I frowned. “What do you mean?”
He cleared his throat. “Listen, Hannah, I know that for most people it’s…weird to just go around paying off single mothers’ mortgages, or funding soup kitchens, or buying beautiful women who just got fired restaurants, but it’s what I do.”
He thought I was beautiful? I felt a blush creep up my cheeks.
“Wait, you paid off a single mother’s mortgage?” I asked. That was incredibly sweet.
“Yes. And it’s no big deal. Just take the help for your mom and live a happy life.”
“Jack,” I whispered into the phone as my throat tightened with emotion. “It’s not that easy. You can’t just go around blessing people and call it no big deal. I have to be able to repay you somehow. What do you need?”
I wasn’t sure I had anything a billionaire needed, but I could try.

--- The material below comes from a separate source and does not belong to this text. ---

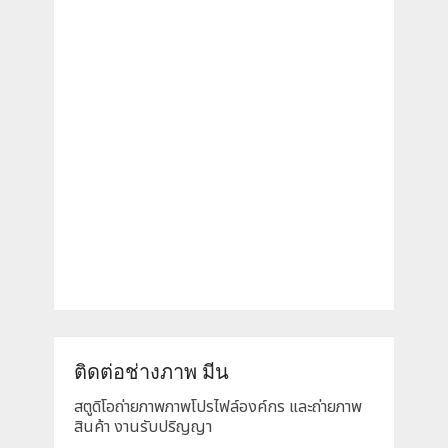
ติดต่อช่างภาพ มีน
สตูดิโอถ่ายภาพภาพโปรไฟล์องค์กร และถ่ายภาพ
สินค้า งานรับปริญญา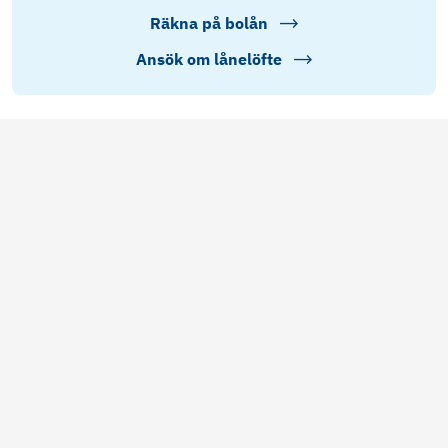
Räkna på bolån
Ansök om lånelöfte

He was silent so long I thought he’d hung up.
“Jack? Are you still there?”
“I…I haven’t had someone ask me that in a long time.” His voice was hollow, and in that moment, I knew that Jack had gone through some tragedy. There was something decidedly sad about him.
“Jack, what do you need?” I asked again.
“You’re Christian, right?”
It was an odd question, a direct one, and I wondered if putting the Bible verse in the email to him had been too much. Still, I wasn’t ashamed of my beliefs.
“I am.”
“Pray for my soul, Hannah. And be happy. That’s what I need.”

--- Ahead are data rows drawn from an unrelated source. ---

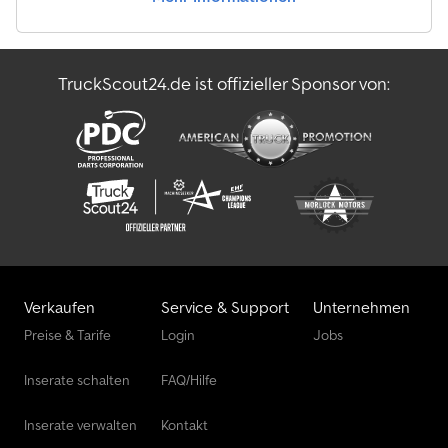
TruckScout24.de ist offizieller Sponsor von:
Verkaufen
Service & Support
Unternehmen
Preise & Tarife
Login
Jobs
Inserate schalten
FAQ/Hilfe
Inserate verwalten
Kontakt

Then he hung up, and tears ran in slow rivulets down my cheeks.
“Pray for my soul.”
Oh, God, what has he been through ? I thought. What would make him say that?
Right then and there, I dropped to my knees in my office. I didn’t want to be one of those Christians who said they would pray for someone and didn’t. Or one that did a two-second prayer without much thought.
No.
For Jack, I would pray as long as it took, with a broken heart, until God heard my plea. Because if a sweet and generous person like Jack wanted me to pray for his soul, it meant he had done something really bad.